4) The local housing authority was discredited by exposing its policies to the public. It had made no attempt even to produce a housing inventory before spending vast sums of money. It had never explored the possibilities of any private housing solution to alleged needs, but always assumed the public way. It viewed its function as obtaining more and more public housing in spite of repeated referendums to the contrary. In this way, it was trying to wear down the voter.
5) An average of 75 decent dwellings for reasonable rent were shown to be regularly available in Winsted, where dwelling space per capita had increased over the situation ten years ago. A check of housing facilities showed quite the opposite of what the local authority had been alleging without substantiation.
6) Finally, there was the appeal to principle. People were asked whether Winsted should be like other towns who had succumbed to the Lorelei of "getting our share of federal funds before somebody else does." Would Winsted be different by being responsible, by showing community integrity? Is Winsted to admit that the resourcefulness of its citizens has reached the low level of rushing, hands unfolded, to the service state? It was discovered that holding people to high standards can bring about an encouraging response.
In summary, the approach employed to defeat the repeated onslaughts of public housing proponents was to explain the cost, the abuses, and the consequences to the Town. The steady bit by bit erosion of private property was clearly described along with the explanation of what private property contributes to the Town.
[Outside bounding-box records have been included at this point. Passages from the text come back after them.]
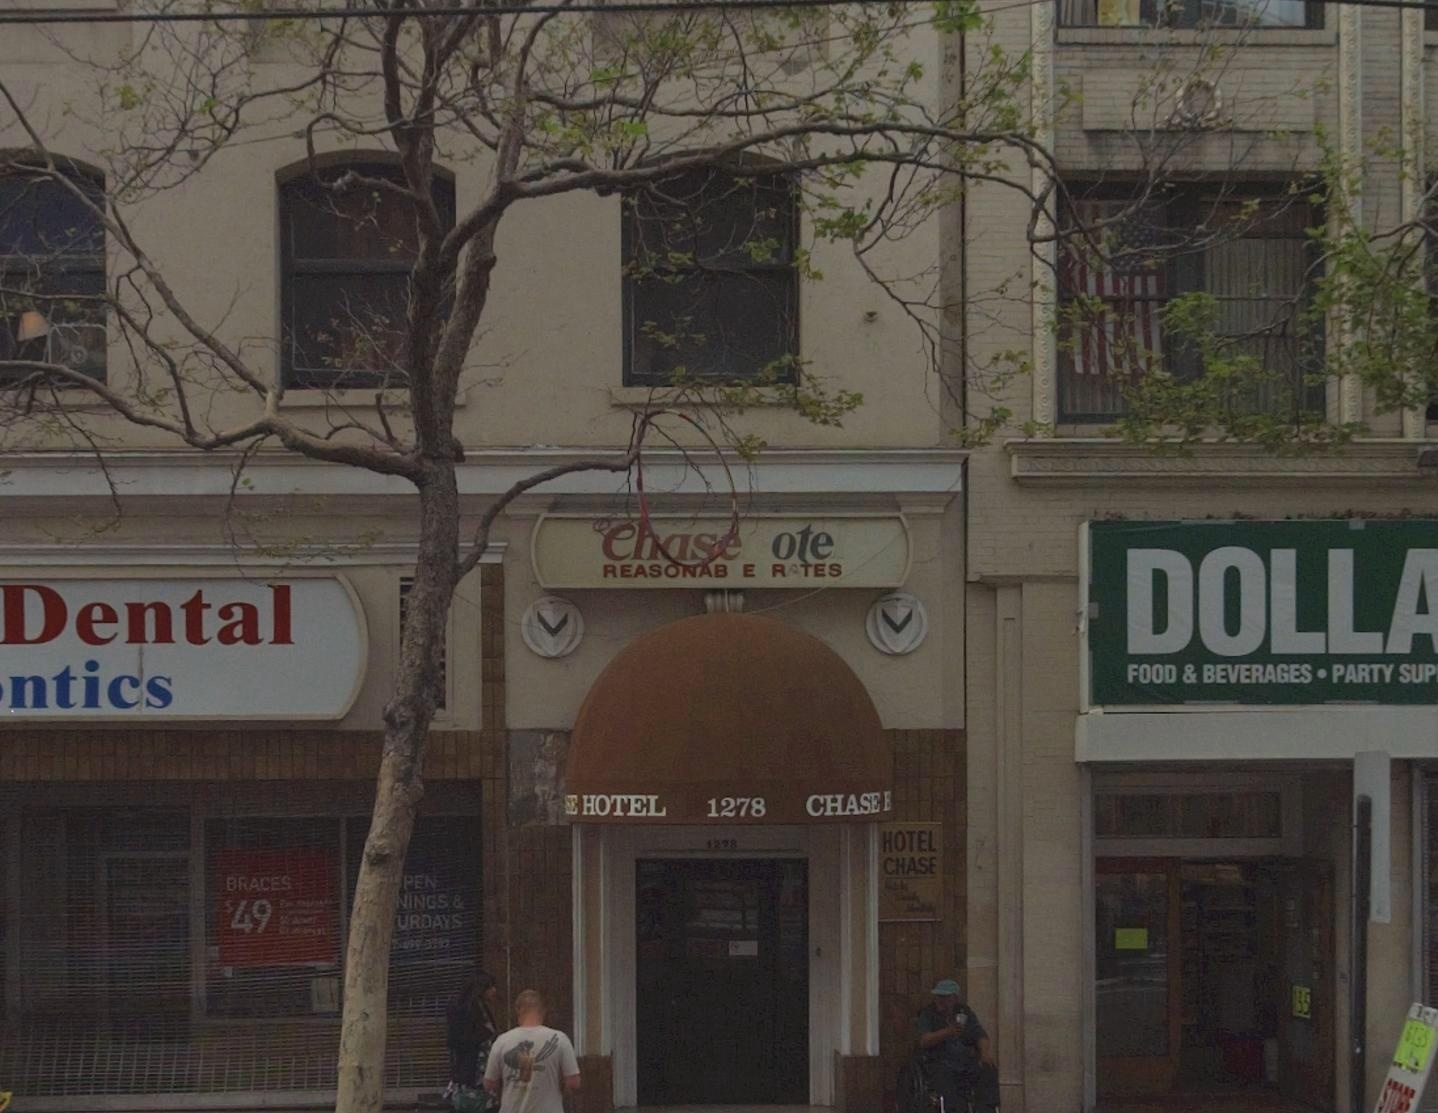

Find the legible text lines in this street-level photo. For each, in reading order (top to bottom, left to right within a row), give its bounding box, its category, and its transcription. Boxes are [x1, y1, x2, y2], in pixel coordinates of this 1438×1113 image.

[596, 519, 838, 564] BusinessName: Chas* ote
[599, 560, 845, 581] None: REASONAB E R*TES
[1, 582, 297, 647] BusinessName: Dental
[1122, 545, 1387, 658] BusinessName: DOLL
[6, 656, 177, 712] BusinessName: ntics
[1125, 661, 1437, 686] None: FOOD & BEVERAGES * PARTY SUP
[579, 791, 669, 819] BusinessName: HOTEL
[704, 794, 769, 821] StreetNumber: 1278
[802, 789, 883, 819] BusinessName: CHASE
[704, 836, 740, 852] StreetNumber: 1278
[879, 827, 940, 856] BusinessName: HOTEL
[880, 854, 939, 878] BusinessName: CHASE
[224, 873, 294, 894] None: BRACES
[401, 871, 439, 892] None: PEN
[406, 892, 450, 911] None: ING
[227, 896, 275, 937] None: 49
[395, 911, 464, 932] None: URDAYS
[1295, 988, 1315, 1019] None: 35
All this required leg work, the tedious but essential job of reaching people and overcoming their apathy and "can't fight city hall" attitudes.
A VITAL LESSON
If there is a single lesson to be learned from Winsted's experience, it is that freedom, to be meaningful, must find direct expression in practice as well as in principle. Articulations of principles of liberty may provide the understanding, but these must be practiced to give freedom objective existence. Freedom is a process of being and becoming, in our laws and their enforcement, in our institutions and the purposes for which they are used, in our policies and methods and daily behavior. The faster our way of life changes, the greater the danger of service state dominance and the greater the need to strengthen the "tools of freedom." Principles have their noble pedestal in man's life but to defend their living substance requires continual citizenship in action. One must act, as well as articulate; and in each community the success with which these are fused will spell the gain or the loss of the blessings of liberty.